Eat and run

Chinese food culture

There is a current series on Amsterdam on Slate where Seth Stevenson suggests that the Dutch are almost never seen walking and eating. Americans, of course do it all the time, and of course we also drive and eat. This got me to thinking about Chinese food culture and wondering if I had been behaving badly. In China and especially in Taiwan there is of course a lot of street food, and I of course have eaten a lot of it. One of the things I don’t remember seeing very often is someone eating and walking. People buying 生煎包子 and taking them home in plastic bags I remember. I can recall at least a few people getting 包子 for breakfast and parking themselves on the street right near the place and eating, but that was rare. (I did it all the time, so I am pretty sure on this one.) Lots of places seemed to have little tables for quick eating, whereas for Americans they might not be needed. Eating breakfast at your desk at work seemed more common, or at least more obvious.

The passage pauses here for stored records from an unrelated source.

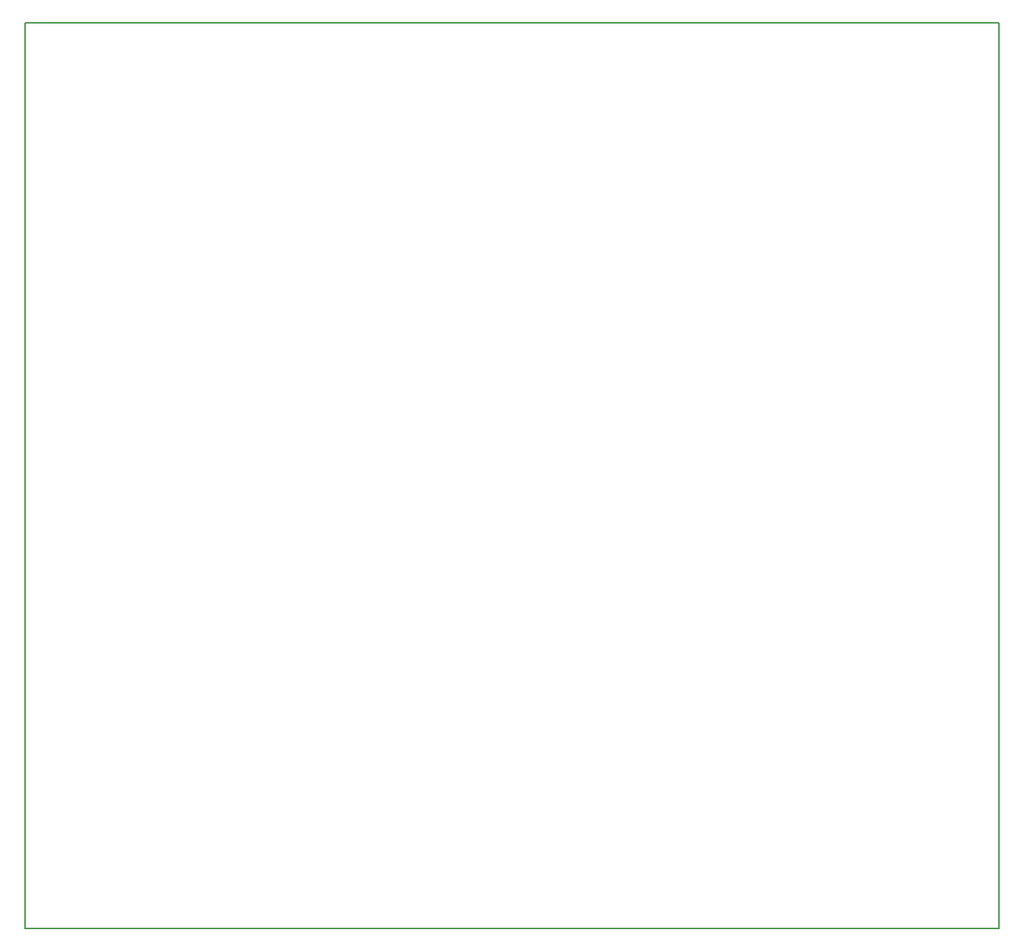
<source format=gbr>
%TF.GenerationSoftware,KiCad,Pcbnew,7.0.10*%
%TF.CreationDate,2024-03-07T18:04:43-07:00*%
%TF.ProjectId,User_Interface,55736572-5f49-46e7-9465-72666163652e,rev?*%
%TF.SameCoordinates,Original*%
%TF.FileFunction,Profile,NP*%
%FSLAX46Y46*%
G04 Gerber Fmt 4.6, Leading zero omitted, Abs format (unit mm)*
G04 Created by KiCad (PCBNEW 7.0.10) date 2024-03-07 18:04:43*
%MOMM*%
%LPD*%
G01*
G04 APERTURE LIST*
%TA.AperFunction,Profile*%
%ADD10C,0.200000*%
%TD*%
G04 APERTURE END LIST*
D10*
X87450000Y-44731802D02*
X199350000Y-44731802D01*
X199350000Y-148831802D01*
X87450000Y-148831802D01*
X87450000Y-44731802D01*
M02*

</source>
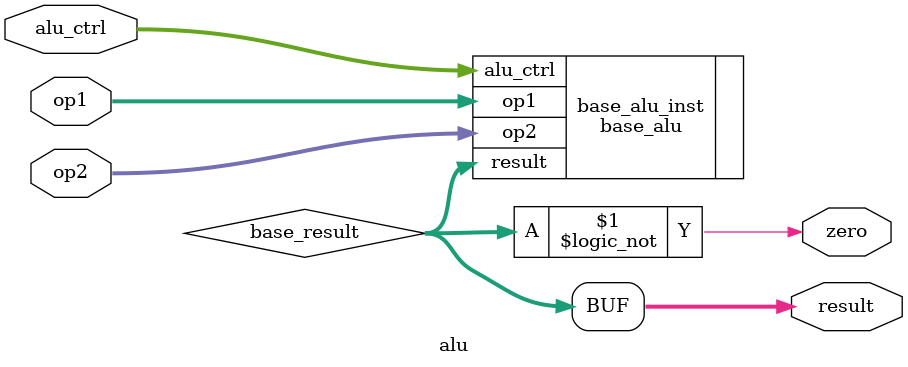
<source format=v>
module alu(
    input  wire [63:0] op1, op2,
    input  wire [3:0]  alu_ctrl,

    output wire [63:0] result,
    output wire        zero                
);
    wire [63:0] base_result;

    base_alu base_alu_inst (
        .op1(op1),
        .op2(op2),
        .alu_ctrl(alu_ctrl),
        .result(base_result)
    );

    assign result = base_result;

    assign zero = (base_result == 64'b0);

endmodule
</source>
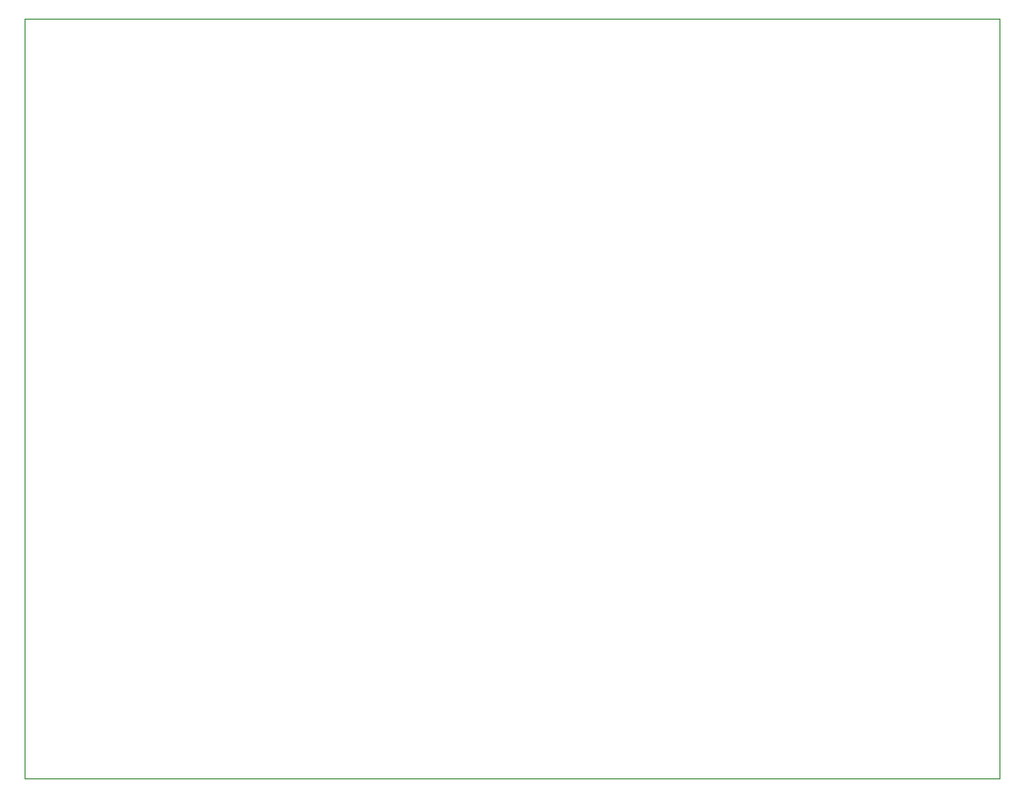
<source format=gbr>
G04 #@! TF.GenerationSoftware,KiCad,Pcbnew,(5.1.2-1)-1*
G04 #@! TF.CreationDate,2021-12-22T14:11:34-05:00*
G04 #@! TF.ProjectId,VCO - MFOS_SMD,56434f20-2d20-44d4-964f-535f534d442e,rev?*
G04 #@! TF.SameCoordinates,Original*
G04 #@! TF.FileFunction,Profile,NP*
%FSLAX46Y46*%
G04 Gerber Fmt 4.6, Leading zero omitted, Abs format (unit mm)*
G04 Created by KiCad (PCBNEW (5.1.2-1)-1) date 2021-12-22 14:11:34*
%MOMM*%
%LPD*%
G04 APERTURE LIST*
%ADD10C,0.050000*%
G04 APERTURE END LIST*
D10*
X96012000Y-11938000D02*
X11938000Y-11938000D01*
X96012000Y-77470000D02*
X96012000Y-11938000D01*
X11938000Y-77470000D02*
X96012000Y-77470000D01*
X11938000Y-11938000D02*
X11938000Y-77470000D01*
M02*

</source>
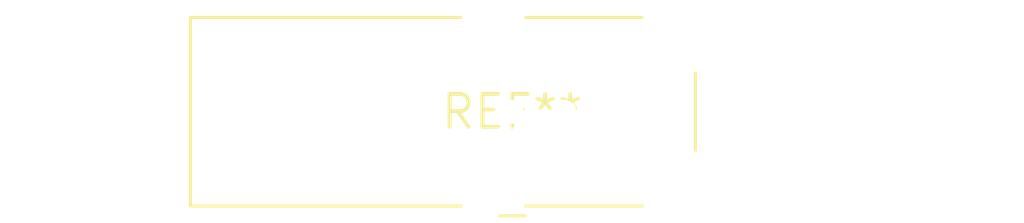
<source format=kicad_pcb>
(kicad_pcb (version 20240108) (generator pcbnew)

  (general
    (thickness 1.6)
  )

  (paper "A4")
  (layers
    (0 "F.Cu" signal)
    (31 "B.Cu" signal)
    (32 "B.Adhes" user "B.Adhesive")
    (33 "F.Adhes" user "F.Adhesive")
    (34 "B.Paste" user)
    (35 "F.Paste" user)
    (36 "B.SilkS" user "B.Silkscreen")
    (37 "F.SilkS" user "F.Silkscreen")
    (38 "B.Mask" user)
    (39 "F.Mask" user)
    (40 "Dwgs.User" user "User.Drawings")
    (41 "Cmts.User" user "User.Comments")
    (42 "Eco1.User" user "User.Eco1")
    (43 "Eco2.User" user "User.Eco2")
    (44 "Edge.Cuts" user)
    (45 "Margin" user)
    (46 "B.CrtYd" user "B.Courtyard")
    (47 "F.CrtYd" user "F.Courtyard")
    (48 "B.Fab" user)
    (49 "F.Fab" user)
    (50 "User.1" user)
    (51 "User.2" user)
    (52 "User.3" user)
    (53 "User.4" user)
    (54 "User.5" user)
    (55 "User.6" user)
    (56 "User.7" user)
    (57 "User.8" user)
    (58 "User.9" user)
  )

  (setup
    (pad_to_mask_clearance 0)
    (pcbplotparams
      (layerselection 0x00010fc_ffffffff)
      (plot_on_all_layers_selection 0x0000000_00000000)
      (disableapertmacros false)
      (usegerberextensions false)
      (usegerberattributes false)
      (usegerberadvancedattributes false)
      (creategerberjobfile false)
      (dashed_line_dash_ratio 12.000000)
      (dashed_line_gap_ratio 3.000000)
      (svgprecision 4)
      (plotframeref false)
      (viasonmask false)
      (mode 1)
      (useauxorigin false)
      (hpglpennumber 1)
      (hpglpenspeed 20)
      (hpglpendiameter 15.000000)
      (dxfpolygonmode false)
      (dxfimperialunits false)
      (dxfusepcbnewfont false)
      (psnegative false)
      (psa4output false)
      (plotreference false)
      (plotvalue false)
      (plotinvisibletext false)
      (sketchpadsonfab false)
      (subtractmaskfromsilk false)
      (outputformat 1)
      (mirror false)
      (drillshape 1)
      (scaleselection 1)
      (outputdirectory "")
    )
  )

  (net 0 "")

  (footprint "USB_A_Wuerth_614004134726_Horizontal" (layer "F.Cu") (at 0 0))

)

</source>
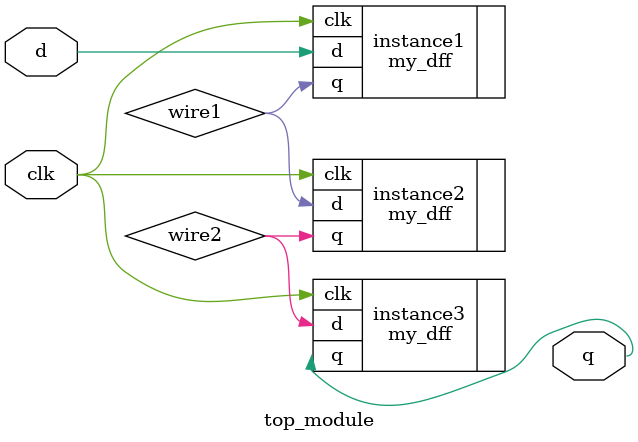
<source format=v>
module top_module ( input clk, input d, output q );

    wire wire1, wire2;
    my_dff instance1(.clk(clk), .d(d), .q(wire1));
    my_dff instance2(.clk(clk), .d(wire1), .q(wire2));
    my_dff instance3(.clk(clk), .d(wire2), .q(q));

endmodule

</source>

None of this is all that surprising, of course. Watson’s Golden Arches East had some stuff on how the all-powerful arches had failed to change the cultures of eating food in East Asia. I am not surprised to see that American food culture is not universal. What I would like to know is.

1. Is my impression that Chinese don’t eat on the move correct? I was not really paying attention. I’m not really talking about things like lunchboxes, but the American style of eating a hotdog while walking down the street. (Is ice cream an exception? I eat a lot of ice cream while walking, but don’t remember others doing it.)
2. If it is less common, where does it happen? Is this culture changing, and if so how?

3 Comments

  1. One of my joys in life has been the time I have spent in Chinese nightmarkets eating lots of good stuff. Unfortunately, during my stay at Sichuan University in 2002, I noticed quite a bit of antagonism towards venders, coming from university administrators and local officials. I remember searching around for delicious Sichuanese shaokao (barbecue), and discovering that the university had chased those masters of barbecue away. Don’t worry; they always returned.

    As for eating on the go, my first landlord in Taipei once told me that “Chinese” people don’t eat while they are walking.

    I am curious about the Dutch custom, because I spent about 8 months at Leiden University, and it seems to me that I saw people eating on the street, especially on market days. The most common sight was people lowering whole, raw herring (haring) into their mouths.

  2. Yes, I remember mattjies, which I think is the word for the raw herring, in Holland as well. Yum. But those you ate right by the stand, there was no real way to eat them while walking. What I was thinking of was the culture of eating and walking, like with a hotdog or a hot pretzel. It seems to be a very different attitude towards the right way to eat food. I can think of a few times when Americans (meaning me)would regard eating at walking as all but a requirement, like a pretzel when doing the New York tourist thing, an apple while walking in the woods, or ice cream whenever you can get it.

    It’s probably not a surprise to say that Chinese take food more seriously than Americans, but this extends to how and where you eat as well. More clearly defined eating times and places (less raiding the fridge?) would seem to be part of it. Part of the difference is that the whole walking thing does not fit well with the American car culture. Taiwan, at least, seems to be getting the car but keeping the walking culture.

  3. True about herring, though I think I’ve seen people walking and eating fritjes (fries), but I agree with your general points about eating and walking. I guess in Holland, biking is the main form of transportation, which is not really suitable for eating on the run.